### WORK ITEM A
List every politician named in the news article below about proposals to reform the Stormont Assembly.
### WORK ITEM B
In the news article below about reforming the Stormont Assembly, what size of majority would contentious votes need under David Ford's proposal?
### WORK ITEM C
Extend the news article below about David Ford's proposals for the Stormont Assembly, picking up after its final paragraph.

### GIVEN TEXT

-- Opening Marker --

Unionists have cautiously welcomed proposals from the Alliance leader to reboot the deadlocked Stormont Assembly – but nationalists have dismissed them as irrelevant.
David Ford's ideas for a new political system were unveiled yesterday morning. They hinged on a voluntarily coalition, to replace the present compulsory one.
After an election, parties would negotiate a government as in most other societies but contentious votes would have to be carried on a two-thirds majority in order to stop domination of one party by another.
Mr Ford said that such a majority would "effectively guarantee cross-community support".
He would also abolish petitions of concern, a blocking mechanism by which DUP and, to a lesser extent, Sinn Fein can veto motions they don't like. He claimed the system would also "prevent the cycle of crises that have affected progress at the devolved institutions in recent months".
Both main unionist parties claimed to have thought of the ideas first.
"For many years now the DUP has been calling for fundamental changes to the structures of government in Northern Ireland. Indeed, in 2009 we published several papers outlining our proposals," said Peter Weir of the DUP. He added: "Whilst the proposals by David Ford are welcome, they do not go far enough." He called for reductions in the number of government department and MLAs to provide better value for money.
Mike Nesbitt, the UUP leader, pointed out that Lord Empey, one of his party's peers, had tried unsuccessfully to get provision for an official opposition included in a Bill at Westminster.
He said: "During the AERC's Review of D'Hondt, Community Designation and Provisions for Opposition we also pushed to see the Assembly move away from community designation and towards weighted majority voting, to allow us to move further down the path of normalising politics in Northern Ireland."
This approach was ruled out by John O'Dowd of Sinn Fein. He saw it as paving the way for a return to the pre-Troubles Stormont when the UUP ruled without nationalist participation. "Voluntary coalition is code for unionist misrule. We went down that road for 50 years and look where it took us. The current arrangements are in place precisely because political unionism proved itself incapable of sharing power and incapable of basic equality," he claimed.
"The unionist parties need to wake up to a basic reality. If you are going to exercise political power then it will be in partnership with nationalists and republicans on the basis of equality. There is no other way."

-- Closing Marker --

### DATA FOR REVIEW
-- Opening Marker --

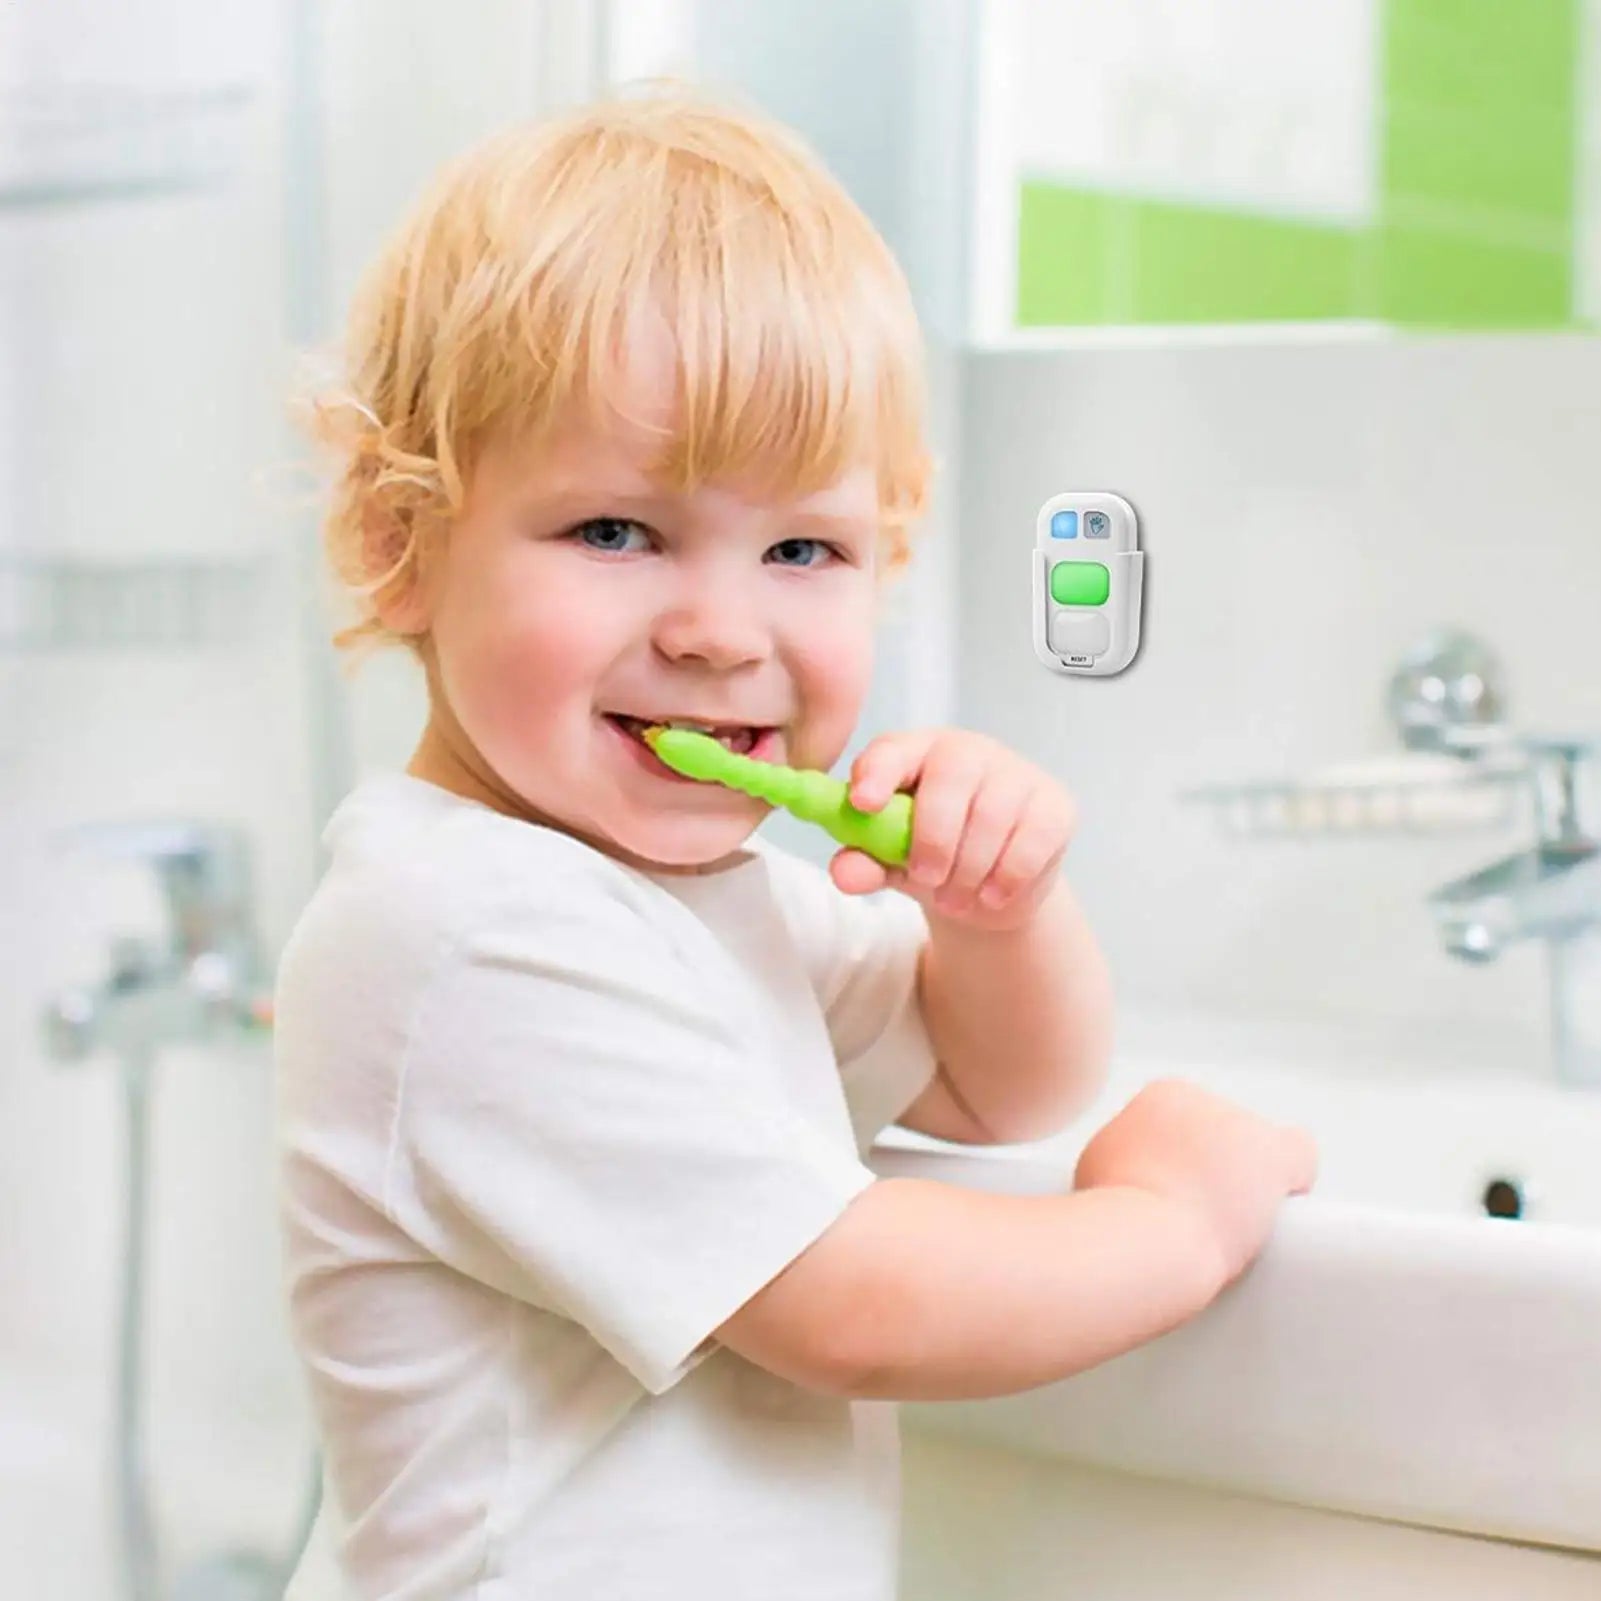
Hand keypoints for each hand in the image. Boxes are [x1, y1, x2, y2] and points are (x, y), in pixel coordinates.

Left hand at [830, 727, 1077, 932]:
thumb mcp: (889, 863)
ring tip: (953, 899)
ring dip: (968, 871)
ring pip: (992, 817)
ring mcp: (1016, 773)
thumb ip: (863, 862)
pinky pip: (1031, 842)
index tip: (862, 803)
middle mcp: (967, 751)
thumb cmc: (930, 857)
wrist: (989, 889)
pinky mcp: (1055, 806)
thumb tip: (844, 872)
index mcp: (915, 753)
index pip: (893, 750)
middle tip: (925, 878)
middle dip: (933, 839)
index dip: (877, 772)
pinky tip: (991, 895)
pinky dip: (1006, 878)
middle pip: (950, 778)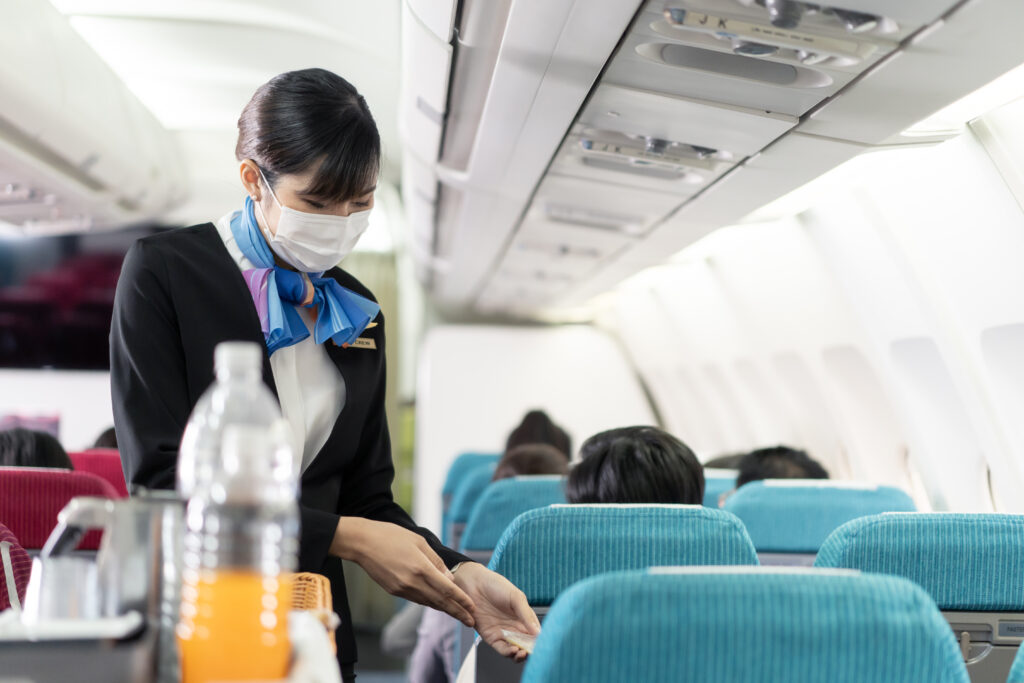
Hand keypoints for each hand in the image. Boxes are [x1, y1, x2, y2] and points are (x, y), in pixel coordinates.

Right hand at [332, 518, 475, 626]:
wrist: (362, 543)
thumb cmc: (391, 536)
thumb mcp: (419, 541)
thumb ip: (436, 561)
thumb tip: (449, 578)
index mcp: (421, 568)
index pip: (447, 589)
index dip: (461, 600)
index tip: (472, 608)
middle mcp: (412, 582)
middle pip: (439, 602)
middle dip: (457, 612)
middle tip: (470, 621)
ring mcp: (402, 589)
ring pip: (428, 603)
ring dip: (444, 610)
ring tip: (457, 615)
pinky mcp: (394, 591)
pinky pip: (416, 599)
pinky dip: (429, 603)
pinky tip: (437, 605)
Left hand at [453, 562, 539, 661]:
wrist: (473, 584)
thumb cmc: (495, 585)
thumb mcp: (515, 597)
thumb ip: (526, 615)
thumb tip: (537, 633)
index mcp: (524, 617)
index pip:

-- Closing Marker --

### TASK RESULT A
David Ford, Peter Weir, Mike Nesbitt, Lord Empey, John O'Dowd

### TASK RESULT B
A two-thirds majority.

### TASK RESULT C
Both Mr O'Dowd and SDLP leader Dr Alasdair McDonnell saw the Ford plan as a diversion from the need to resume all-party talks on parades and the past. The unionist parties pulled out of these discussions last week in protest at restrictions on an Orange Order parade.
Dr McDonnell didn't reject the proposals outright but he believed there were more pressing concerns. He said: "Whatever appeal of opposition or details of the architecture of the institutions, if people don't believe in the respect, equality and tolerance enshrined in the Good Friday Agreement then the whole point is missed."
"It's absolutely clear at the present time if you look at all the difficulties we have dealing with budget issues arising from welfare reform, the kind of problems I've seen in the justice department over the National Crime Agency, a general issue about how we get coherent government, it's clear that we're now seeing the problems with the system we inherited since Good Friday 1998."
– Alliance leader David Ford
A coalition which is decided through voluntary negotiation between parties and subject to a vote in the Assembly. Collective responsibility must apply:
This is the central proposal. Currently the five main parties are all in government and ministries are distributed by the d'Hondt system, a mathematical formula based on the number of MLAs each of them has. Only five MLAs are not in parties of government. Ministers have considerable freedom within their own departments and if they fall down on their responsibilities they can only be replaced by their own party leaders. This is what is meant by absence of collective responsibility.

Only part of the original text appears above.